Ночью они лежали в своей постели — непривычные, как новички. Всякий-то раз после ссоры приходится начинать все заново. Почему-то с каждым разом все трудней.

Она лежала неподвижно: соблюдала гордость, а он тоже прирос спиной, оцепенел в темноте и весь затормозился. Он понимал, что должен сам, первый, но все откладывал, медлил, ему было тоскливо и хотелось снова плакать. Как будто жаль было расставаться с вчерашним. Как будто разлюбил счастье.

Он думал о том, что всегда теперь будет жить здесь, потому что к их постели приставлена буквой Г деревянная кроватка. Он теперь пугливый раб, его сломали. Все стерпит, ненависть свою удушит, лишь бы не отсекать больше от себя эту пуповину. И лучше всего ему постараться полюбить жену и держаться за эту любовь изо всех сил, как за костыль держится безногий, ибо иначе ему не ходить. И так ему стало жаль себя, что задрожало сердце и пролилось, как стакан воды в трясущихся руках.

Потом он сказал себе: ничего, утро вечера мудренее — и понемногу успокоился.

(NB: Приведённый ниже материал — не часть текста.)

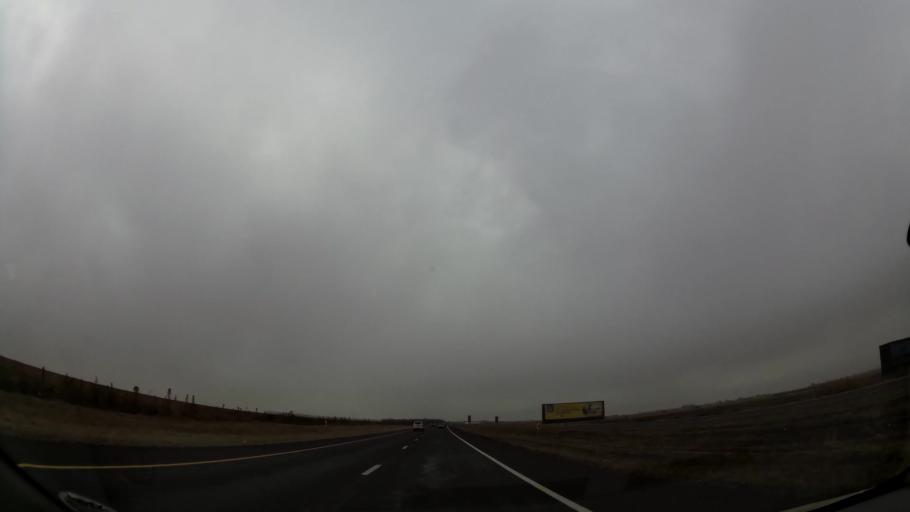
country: ZA
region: Mpumalanga
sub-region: Nkangala District Municipality
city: Delmas
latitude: -26.0719
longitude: 28.7457
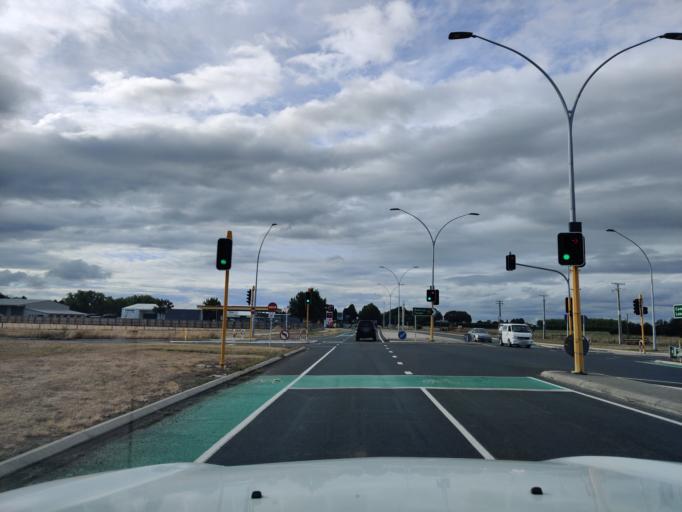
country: NZ
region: Waikato
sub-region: Waipa District
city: Cambridge
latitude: -37.8684
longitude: 175.4579
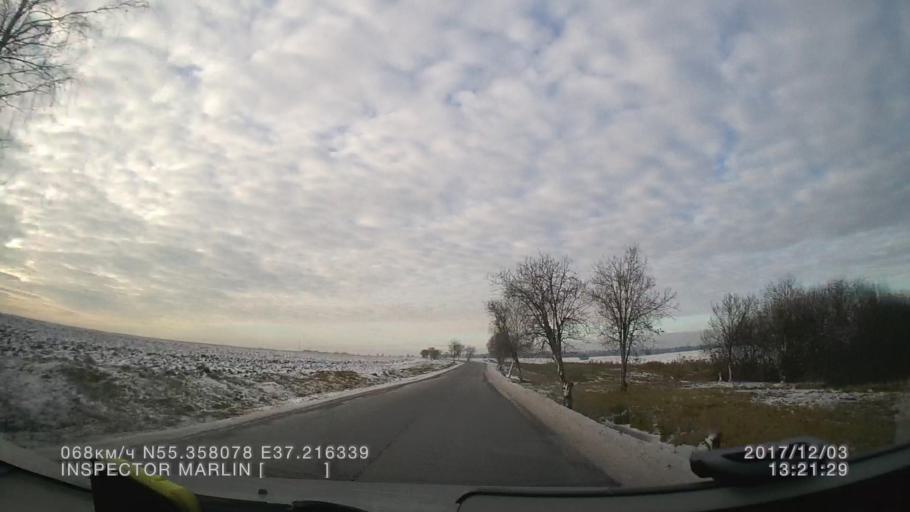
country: RU
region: Moskovskaya
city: Troitsk
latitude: 55.3581
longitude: 37.2163
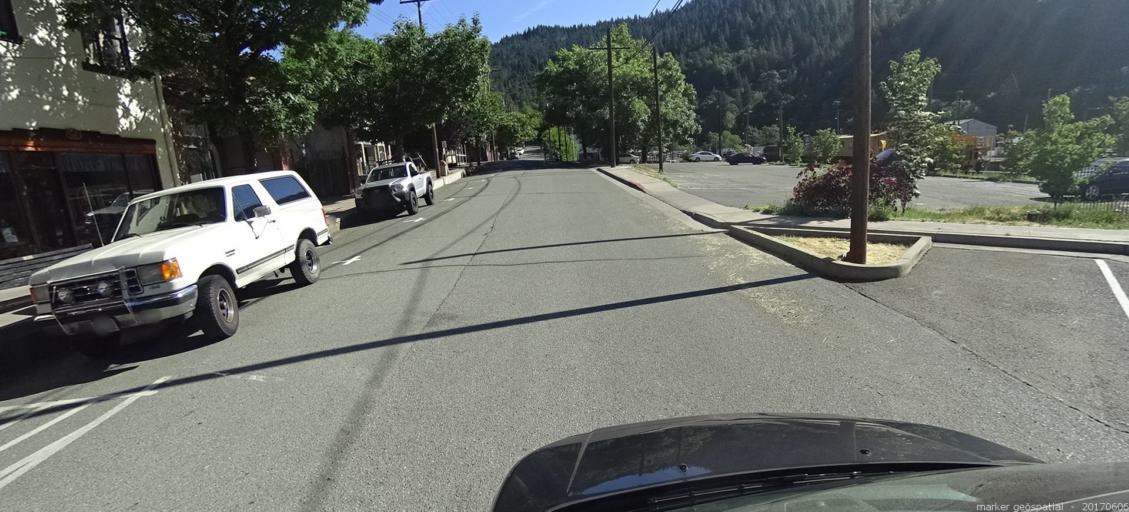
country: US
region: California
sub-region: Siskiyou County
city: Dunsmuir
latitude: 41.2100
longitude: -122.2713
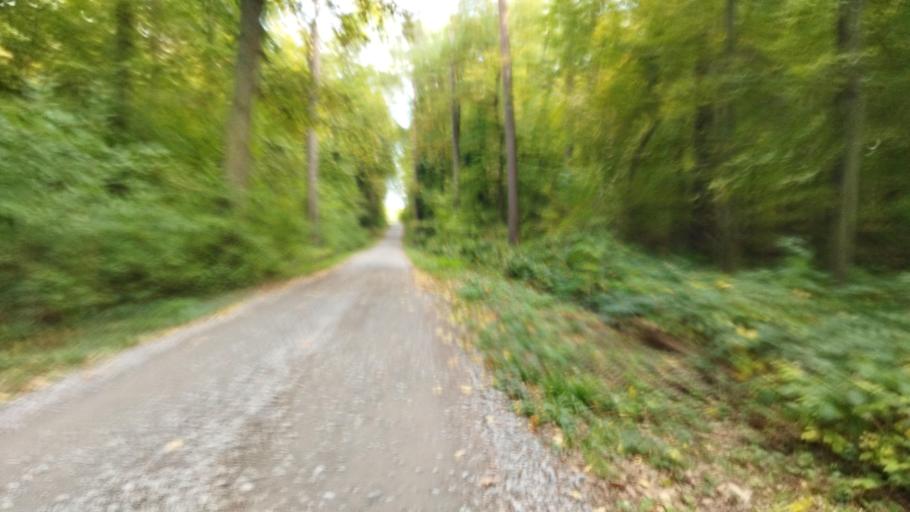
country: DE
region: Baden-Wuerttemberg
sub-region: Karlsruhe Region
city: Sulzfeld
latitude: 49.0973
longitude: 8.8847
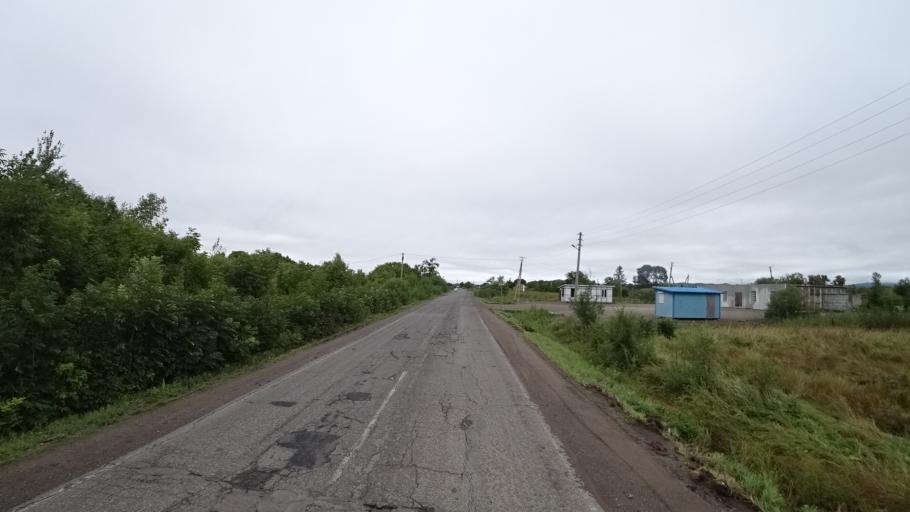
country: RU
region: Primorskiy
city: Monastyrishche
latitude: 44.1912
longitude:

Жена его была румяная медсестра, он вспомнил сон, потом сделал над собой усилие, вздохнул и с неизбежностью медленно повернулся.

Домохозяйка

На всю даль улицы простерся вой сирены, вдоль собственного вопля мчалась не смолкая пожарная машина, подлетая на ямах, и Лена заплакала в своей квартире от чьей-то невидимой беды. Следующие машины пронеслись молча и сосредоточенно, но где-то включилась заводская сирена тревоги. Нет звука ужасней, а чувства Лены больно обострены: вчера они приехали в этот незнакомый город, в эту квартиру, вещи свалены в кучу, двухлетняя дочка неприкаянно ходит из угла в угол, ночевали на полу, и Лена не знает, за что хвататься. Сирена смолкла, тревога скрылась в прошедшем времени. Наползли, как муравьи, на чистое место тишины другие, мирные звуки. Побрякивали трамваи, ворочались громоздкие троллейбусы, Лена успокоилась. Она была пока чужая этому городу, и труд ее не пригождался выполнению его планов, и никому не помогли ее слезы. Все, что с ней происходило, не имело для общества пользы. Она была домохозяйка.

 

К соседке Вале то и дело за чем-нибудь: новоселы ведь.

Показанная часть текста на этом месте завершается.